■ **Dataset records**
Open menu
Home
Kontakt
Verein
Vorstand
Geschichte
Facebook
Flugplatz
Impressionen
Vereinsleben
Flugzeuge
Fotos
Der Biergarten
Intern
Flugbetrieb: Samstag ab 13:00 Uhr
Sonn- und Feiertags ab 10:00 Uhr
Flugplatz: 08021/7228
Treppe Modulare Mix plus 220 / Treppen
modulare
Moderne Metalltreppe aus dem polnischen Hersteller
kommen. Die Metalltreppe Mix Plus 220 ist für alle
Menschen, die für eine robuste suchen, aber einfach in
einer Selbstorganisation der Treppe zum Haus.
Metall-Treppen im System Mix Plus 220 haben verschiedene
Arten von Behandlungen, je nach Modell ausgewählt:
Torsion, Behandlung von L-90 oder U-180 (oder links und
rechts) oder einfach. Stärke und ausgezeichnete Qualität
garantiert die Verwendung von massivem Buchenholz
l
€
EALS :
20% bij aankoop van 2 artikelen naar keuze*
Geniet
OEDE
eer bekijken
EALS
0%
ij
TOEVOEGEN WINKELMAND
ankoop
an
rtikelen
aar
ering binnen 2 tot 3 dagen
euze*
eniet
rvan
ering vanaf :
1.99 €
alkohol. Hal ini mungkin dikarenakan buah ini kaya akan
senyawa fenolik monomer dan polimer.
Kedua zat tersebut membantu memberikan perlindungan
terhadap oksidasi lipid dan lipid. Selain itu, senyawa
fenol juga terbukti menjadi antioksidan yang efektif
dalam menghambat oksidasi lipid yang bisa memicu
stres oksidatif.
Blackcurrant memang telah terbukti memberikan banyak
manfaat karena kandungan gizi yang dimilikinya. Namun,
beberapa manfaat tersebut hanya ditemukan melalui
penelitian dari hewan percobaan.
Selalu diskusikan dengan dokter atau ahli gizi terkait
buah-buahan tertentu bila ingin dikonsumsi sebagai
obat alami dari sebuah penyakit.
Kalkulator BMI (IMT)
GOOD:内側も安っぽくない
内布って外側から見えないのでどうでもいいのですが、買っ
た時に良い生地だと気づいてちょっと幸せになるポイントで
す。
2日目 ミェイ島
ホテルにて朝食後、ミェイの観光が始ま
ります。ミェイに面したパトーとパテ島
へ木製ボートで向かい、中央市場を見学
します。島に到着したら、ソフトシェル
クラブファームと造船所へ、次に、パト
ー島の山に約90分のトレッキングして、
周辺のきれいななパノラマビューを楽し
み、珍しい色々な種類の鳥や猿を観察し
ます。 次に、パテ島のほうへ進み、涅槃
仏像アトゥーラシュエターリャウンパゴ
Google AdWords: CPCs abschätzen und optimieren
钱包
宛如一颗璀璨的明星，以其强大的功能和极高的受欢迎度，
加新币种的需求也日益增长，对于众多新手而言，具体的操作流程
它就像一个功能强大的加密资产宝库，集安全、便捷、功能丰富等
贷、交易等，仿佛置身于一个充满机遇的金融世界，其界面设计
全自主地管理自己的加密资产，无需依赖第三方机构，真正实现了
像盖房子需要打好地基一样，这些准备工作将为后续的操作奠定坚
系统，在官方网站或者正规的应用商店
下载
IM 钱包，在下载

■ **Work request**
Repeat exactly the lines from the one containing "へ木製ボートで向かい、中央市場を見学" to the end of the records.

■ **Written answer**
へ木製ボートで向かい、中央市場を見学
します。島に到着したら、ソフトシェル
クラブファームと造船所へ、次に、パト
ー島の山に約90分のトレッキングして、
周辺のきれいななパノラマビューを楽し
み、珍しい色々な種類の鳥や猿を観察し
ます。 次に、パテ島のほうへ進み、涅槃
仏像アトゥーラシュエターリャウンパゴ
Google AdWords: CPCs abschätzen und optimieren
钱包
宛如一颗璀璨的明星，以其强大的功能和极高的受欢迎度，
加新币种的需求也日益增长，对于众多新手而言，具体的操作流程
它就像一个功能强大的加密资产宝库，集安全、便捷、功能丰富等
贷、交易等，仿佛置身于一个充满机遇的金融世界，其界面设计
全自主地管理自己的加密资产，无需依赖第三方机构，真正实现了
像盖房子需要打好地基一样，这些准备工作将为后续的操作奠定坚
系统，在官方网站或者正规的应用商店
下载
IM 钱包，在下载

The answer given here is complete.